# FREE VST EQ that imports data from REQ EQ Room Software filters export



## ronsound (Nov 6, 2012)

Hi All,

Looking for a FREE VST EQ for 2 ch music that allows importing from a Filter export file made in REW EQ Room Software.

Regards,
Ron.


----------



## mojave (Dec 30, 2006)

There aren't any (free or otherwise) that will import data from REW. Here is a list of free VST plugins that you could try, but you have to manually enter the filters. It only takes a couple minutes.

Best Free Parametric Equalizer VST Plugins.

If you ever need more than 2 channels, then GlissEQ is the only multichannel one I'm aware of. 

You can also use JRiver Media Center (not free) and its Parametric EQ DSP.


----------



## AudiocRaver (Jun 6, 2012)

Don't know if this is exactly what you mean - Convolver is open source and free, works with foobar2000, also free.

Export the REW impulse file, plug it into Convolver (already plugged into foobar). Voila!

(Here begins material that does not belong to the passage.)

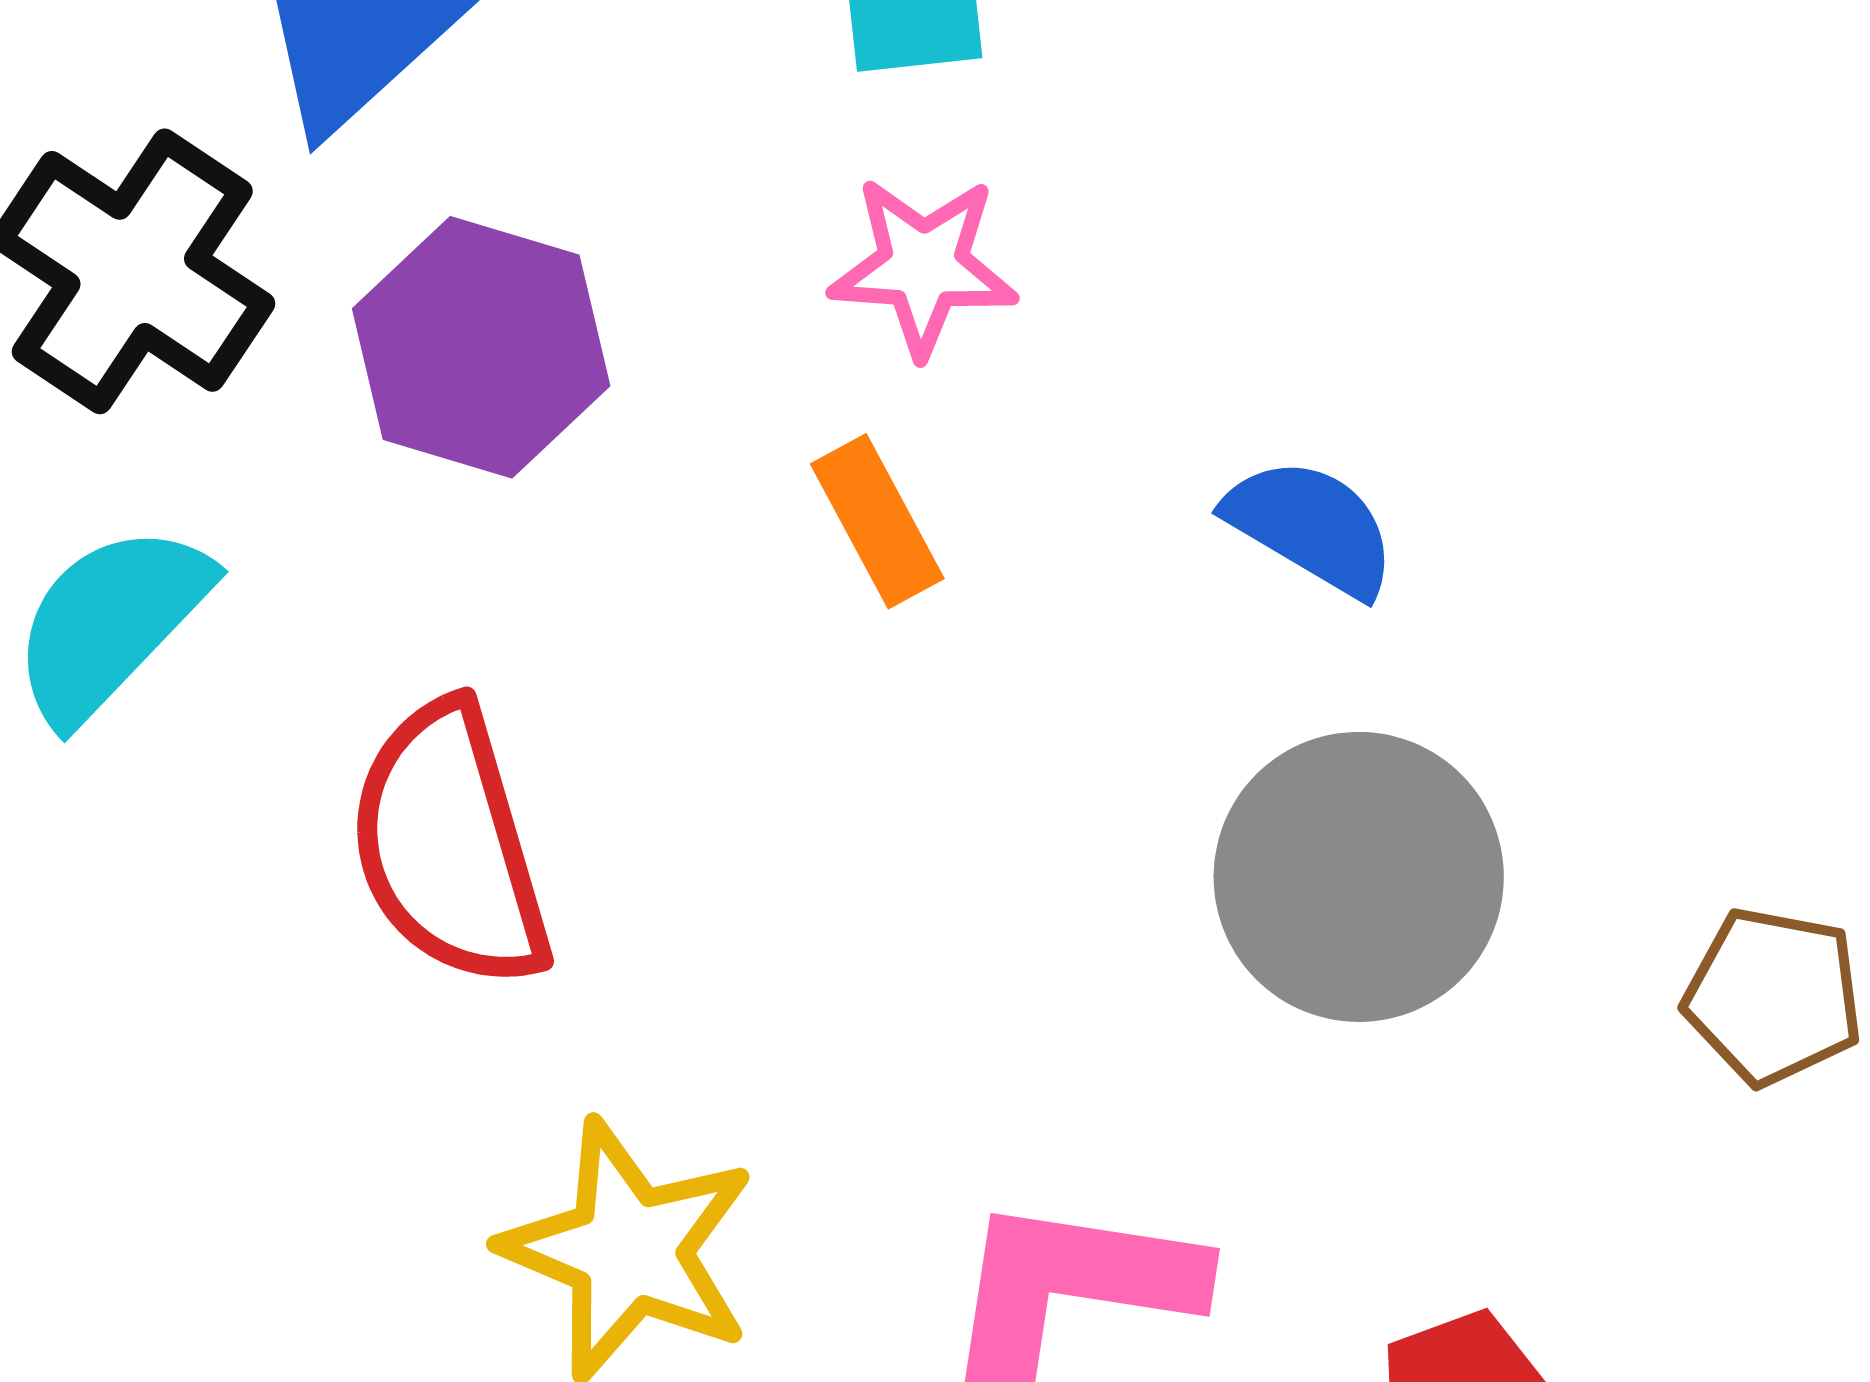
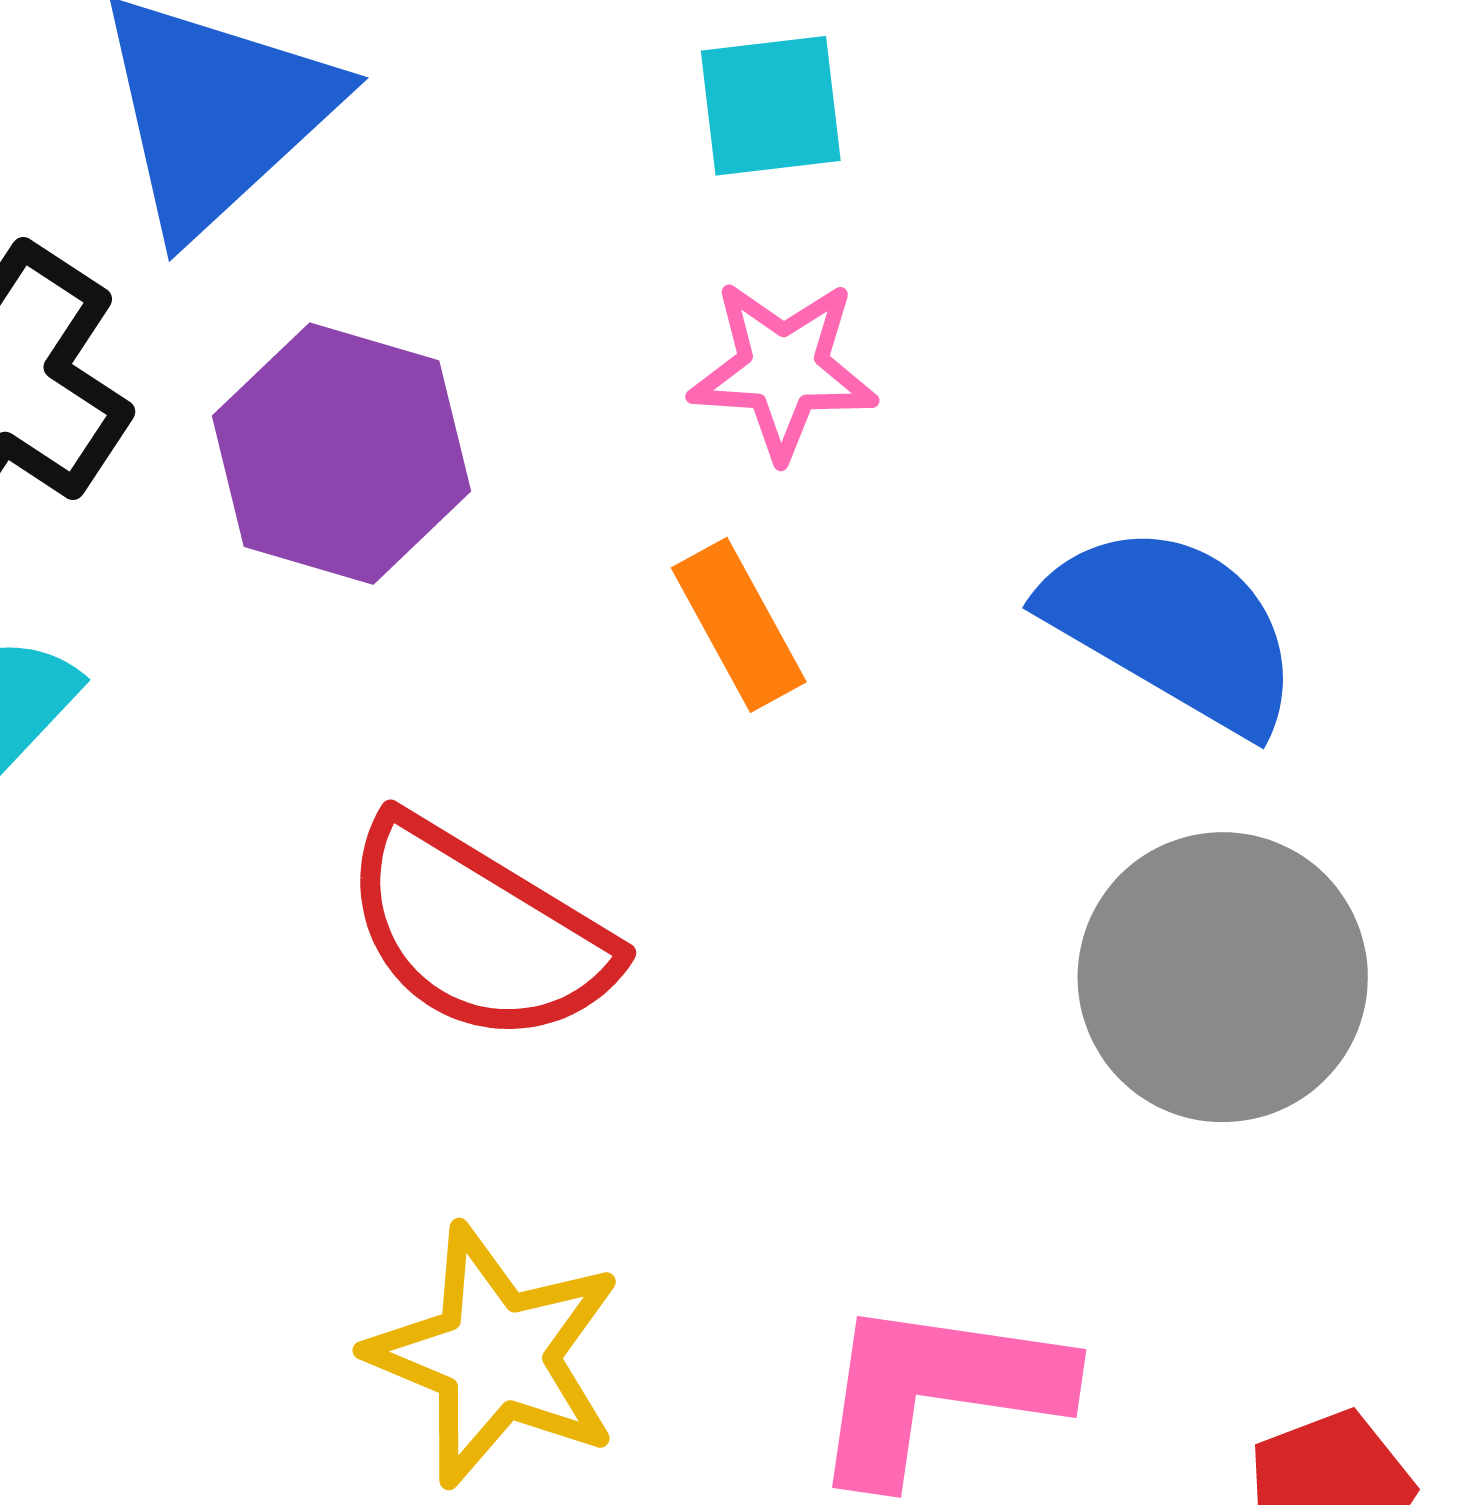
blue semicircle: (1311, 527) -> (1173, 627), size x1.5
red semicircle: (449, 845) -> (478, 931), moved, turned -42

Is that what you meant, EQ added to a media player?


----------



## ronsound (Nov 6, 2012)

AudiocRaver said:


> Don't know if this is exactly what you mean - Convolver is open source and free, works with foobar2000, also free.
> 
> Export the REW impulse file, plug it into Convolver (already plugged into foobar). Voila!
> 
> Is that what you meant, EQ added to a media player?


Yes, have tried "Convolver" for Foobar, but also looking at other EQs which can import Filter exports from REW.

Thanks,
Ron.


----------